Ignore those two guys in the front. (The tall one is Rob, the other is Jake, harumph, Jay.)  But behind them. That black thing. See it now.

It’s the original Batmobile.  And it lives in a car showroom somewhere in LA, I have no idea where (I told you I have no sense of direction.)  The walls of the showroom are covered in movie posters; they specialise in stocking cars that have been used in movies and TV shows; and they do actually have the original Batmobile.

Here, for a closer look of the Bat-vehicle, see this pic (and do ignore that guy on the left, he’s very weird, and he follows me around everywhere):


A few ruminations.

Why do I make my life so complicated? Most writers just write.  They stay at home all day.  They watch Ironside in the afternoons.  They emerge, blinking into the light, to meet their editor or agent from time to time; and such a life has a real appeal for me.

However, if you love movies, you have to hustle. It’s the only way to do it.  You have to meet people, go to Festivals, be around.  And the truth is, I not only love movies, I love the buzz that producing movies gives.  It’s the nearest I get to living dangerously – I’m responsible for making things happen. I have to persuade people to give me money, I have to build creative teams, and know how to get the best out of them. And I get to be a Player, in however small a way.

That’s one reason; the other reason, of course, is that I have movie projects I love, in genres that I love, and I want to see them made.  

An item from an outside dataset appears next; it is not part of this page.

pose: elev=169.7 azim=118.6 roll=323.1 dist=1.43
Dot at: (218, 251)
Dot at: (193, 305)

And I don’t just want to see them made – I want to be part of the whole process, from fund-raising to casting to being on the set and actually knowing what’s happening. When I worked as a regular writer on The Bill - which in many ways was one of the best times in my career – I used to get hugely frustrated at being so far away from the fun  bits. I’d write a script, drive to the office, drive home,  drive back for a script meeting, drive home; and then the danged thing would pop up on the telly.  Admittedly, I would generally try and turn up at the set for an hour or so when my eps were filming - when I would always be in the way and not know what to do. But otherwise, the camaraderie of film-making, the adrenalin-rush of film-making, the sheer joy of film-making – I knew none of that. 

Writers often miss these best bits of it when it comes to film and television drama.  It’s about belonging.  And I’m determined not to miss out again.

In radio,  however, the process is very different – with every radio play I’ve ever written, I’ve been in rehearsals, I’ve been present for every minute of the recording process, I’ve got to know the actors – I have been part of it. And I absolutely love the moment when the script becomes real; when the actors make the words flesh. 

With novels, it’s different again; for there is no ‘part of it’.  There’s the joy of writing it; the pleasure of having lunch with your editor (hi Tim!), or your marketing executive (hi George! hi Sam!) or your agent (hi John!) But the actual process of making a book – typesetting, printing, driving the books in vans to the bookshops, selling the books – these things are all, let’s face it, awfully boring.  That is an “it” of which I do not want to be part.

But as a film producer – the kind of film producer who helps to raise the money, but doesn’t spend all his time on the set – I get to be part of a magical buzz.  And – damn it all – two weeks after coming back  from Hollywood – I miss it.